Eric Amend
- Country (sports): United States
- Residence: Los Angeles, California, U.S.
- Born: November 17, 1965 (age 60) Berkeley, California, U.S.
- Height: 5 ft 11 in (180 cm)
- Retired: 1994
- Plays: Right-handed
- Prize money: $32,106

Singles
- Career record: 2–1
- Career titles: 0
- Highest ranking: No. 234 (September 20, 1993)

Other tournaments
- Olympic Games: R2 (1984, demonstration)

Doubles
- Career record: 3–7
- Career titles: 0
- Highest ranking: No. 168 (July 30, 1990)

= Eric Amend =

American tennis player

Eric Amend (born November 17, 1965) is an American former tennis player who represented the United States at the 1984 Summer Olympics.
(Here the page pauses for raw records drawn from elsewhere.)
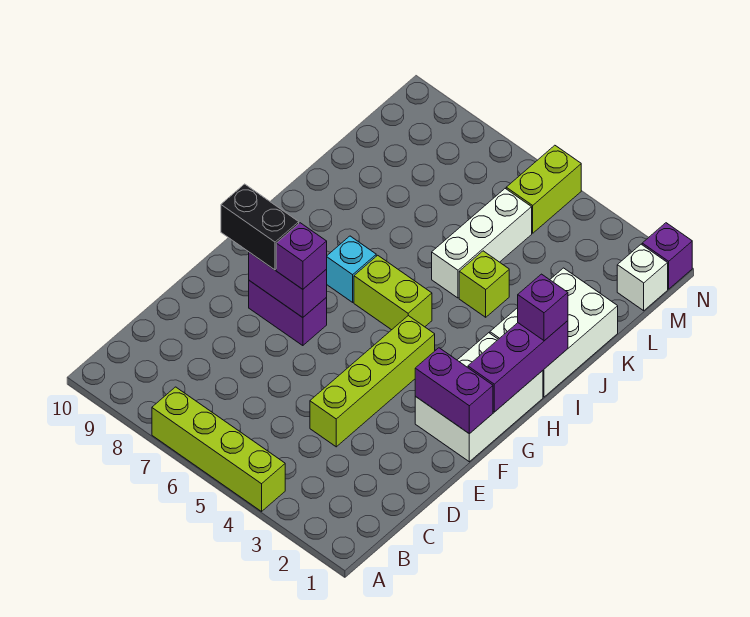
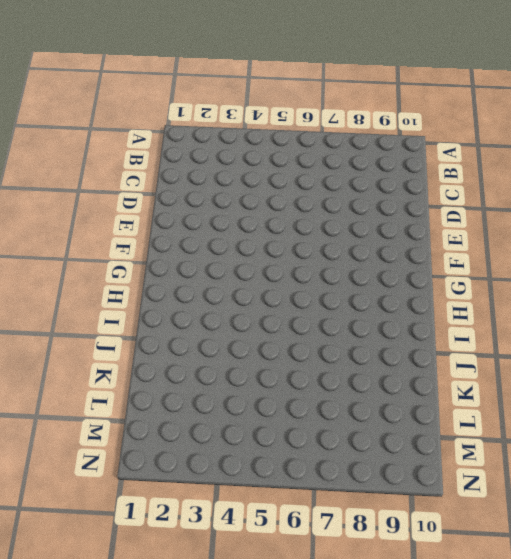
none -> lime 1x4 brick [152,387,285,511]
none -> lime 1x4 brick [310,316,435,447]
none -> white 2x3 brick [415,333,543,462]

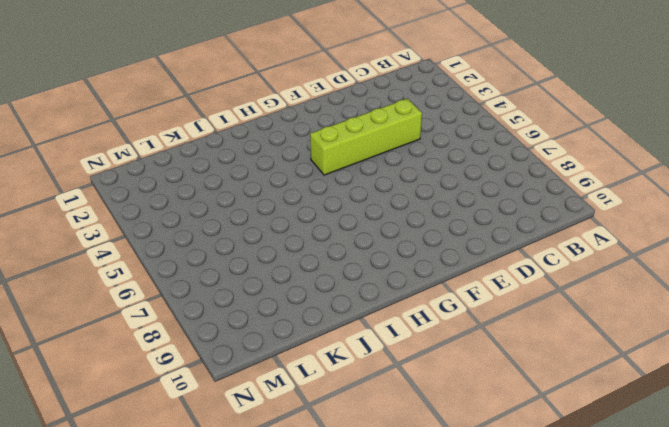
none -> lime 1x4 brick [152,387,285,511]
none -> white 2x3 brick [415,333,543,462]
none -> purple 1x2 brick [249,281,327,346]

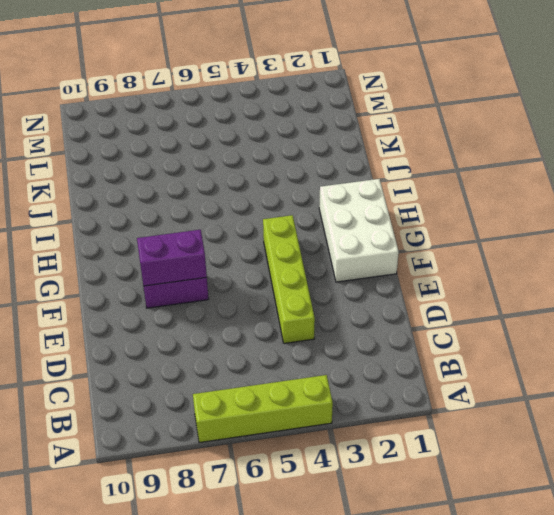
none -> lime 1x2 brick [354,255,432,330]
none -> cyan 1x1 brick [326,236,376,302]
none -> white 2x3 brick [490,268,618,397]

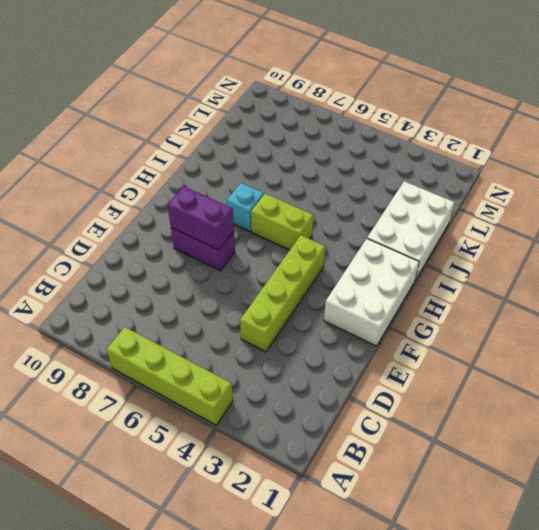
none -> lime 1x1 brick [459,251,509,317]
none -> white 1x3 brick [432,189,532,298]
none -> white 1x1 brick [617,244,668,311]

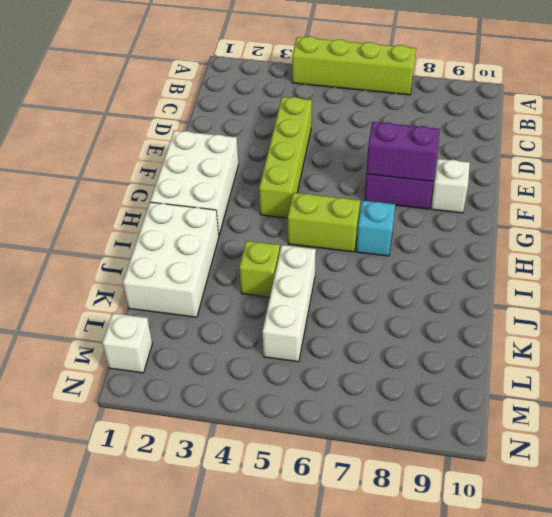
white 1x1 brick [431,159,470,213] -> none
none -> lime 1x2 brick [506,145,581,233]
none -> purple 1x1 brick [642,223,692,289]
none -> purple 1x2 brick [415,348,493,434]

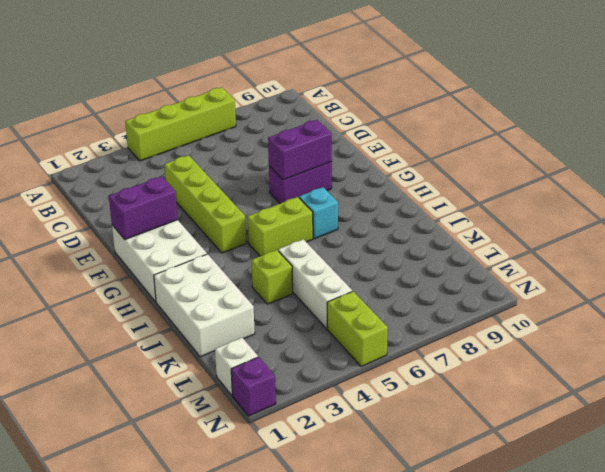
none -> purple 1x3 brick [468,321,568,412]
none -> purple 1x1 brick [276,223,327,289]
none -> black 1x2 brick [221,184,299,270]

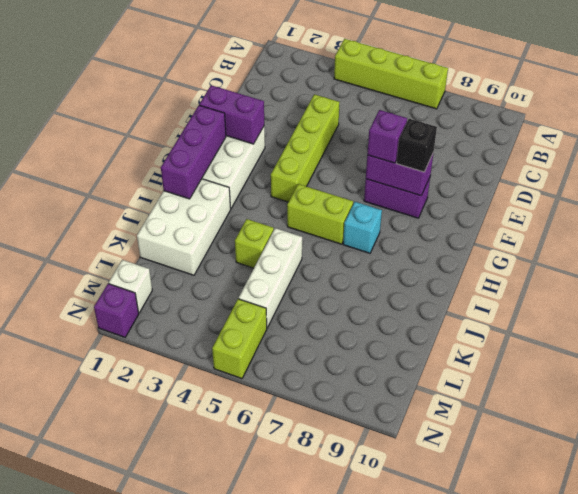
black 1x1 brick [396,119,437,172] -> black 1x2 brick [221,184,299,270]
none -> purple 1x1 brick [518,274,568,341]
Born in Berkeley, California, the right-hander did not win any ATP titles during his professional career reached his highest singles ATP-ranking on September 20, 1993, when he became the World No. 234. Amend served as an assistant coach for his alma mater's Tennis Team, at the University of Southern California, for five years during which the team won the 2009 & 2010 NCAA National Championships. He was a 4 time All-American at USC and teamed with Byron Black to win the 1989 NCAA Doubles Championship.